TM. Many of them are. No, they are saying that were part of a system that did all of those things but year on year we voted for people who did these things. We are ashamed of what we have done. Many people say that, many white people. That viewpoint is a minority. The Dutch Reformed Church, the major Afrikaner church, doesn't agree with that. They have actually issued a public apology for apartheid and the way in which they became part of the ideological dressing up of apartheid in religious terms, how the concept of a chosen few, a chosen folk, chosen by God, was used in the church to justify apartheid. They are very shameful about it so they won't agree with him. I wonder what happens when he goes to church because his Reverend certainly wouldn't preach that. I am quite happy to see the process of reconciliation going on because I am naturally concerned that it is not going as fast as it should but it's a movement.

. Let me give you an example why I say I am concerned and I want to give the example of sports because sports is one of the expressions of the inner person in a sense, joyful, happy. Apartheid made sure that our people played different sports, the outcome of which was that rugby was mostly an Afrikaner sport and yet rugby was played by black people in the Eastern Cape long before Afrikaners began to play because rugby came with the English and the Cape was an English colony, dominated by the English. People in Transkei were playing rugby a long time ago but apartheid made sure that they were marginalised out of the sport and naturally black people tended to focus on that sport which we were not marginalised out of, which was soccer. That was segregated but black people excelled there. Today when you go to a rugby match 90% of the audience there is white. It's very sad. You go to your soccer game and 90% of the people there are black people but there are those South Africans, black and white, who would go to a rugby match and would also go to a soccer match. It's part and parcel of the process of reconciliation. I saw for example on Saturday that when Bafana Bafana played against Congo a sizeable number of white South Africans were there. Now one of the things I liked most, I saw a couple of them went there with their young kids. It's very good, it's very, very good that because it means they are generating within the kids an identify, a South African identity and I think that is a practical expression of reconciliation, but more than that, of developing a common identity. Maybe those kids in the next twenty, twenty-five years are going to be the true South African nation. At the moment we are busy weaving together these disparate elements into a nation. We are still not having a nation.

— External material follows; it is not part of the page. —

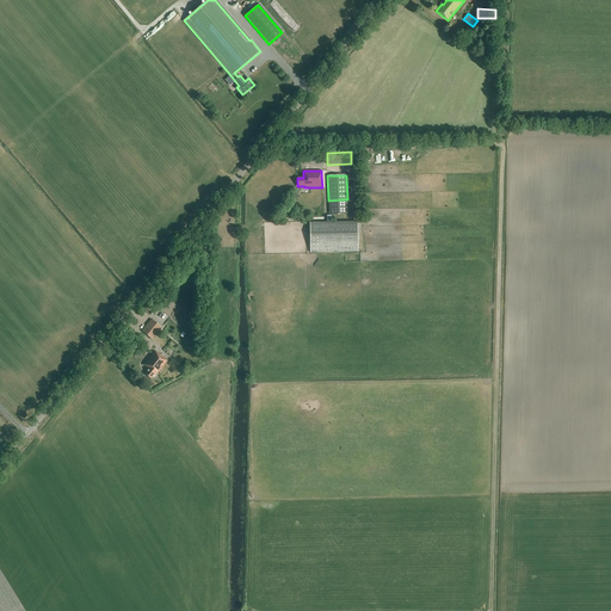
[(358,252),(358,222),(332,223),(327,223),(309,223),(310,253),(358,252)]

POM. Let me just ask you one last question and it's personal. Is it necessary, difficult as it may be, that Clive Derby-Lewis be granted amnesty, that he is the kind of counter-point of Dirk Coetzee? Is it necessary?

TM. My subjective view on both cases is that they shouldn't be granted amnesty. That's my subjective view. But a society in transformation doesn't depend on the views of a single individual. It depends on the values and systems of the collective which is much larger. If the outcome of the hearings is that Clive Derby-Lewis is given amnesty, that is the collective view. If I was in charge of the decision I wouldn't let them go, I would keep them in prison for their lives. The hurt which they have caused, the statements which they are still issuing now to say that in assassinating Comrade Chris Hani they were getting rid of an anti-Christ, they are not apologetic at all of their actions. If anything they are seeking to explain their way out in a kind of a clever manoeuvre to explain that what was at fault was the political context within which they operated. So if the decision was for me I wouldn't grant them amnesty, but it's not mine. In societies we operate not in the interests of the individual but in the interests of the country as a whole and the wisdom as to what is in the interests of the country as a whole doesn't come from the individual. It comes from the broader collective and if the broader collective thinks so, so it shall be.

POM. Last question. Is Cape Town going to get the Olympics?

TM. I think so.

POM. I think so. We think so too.

TM. And El Nino is coming anyway so there will be no rain.

DM. I agree with you. I'm just worried about - I'm dealing with white pessimism.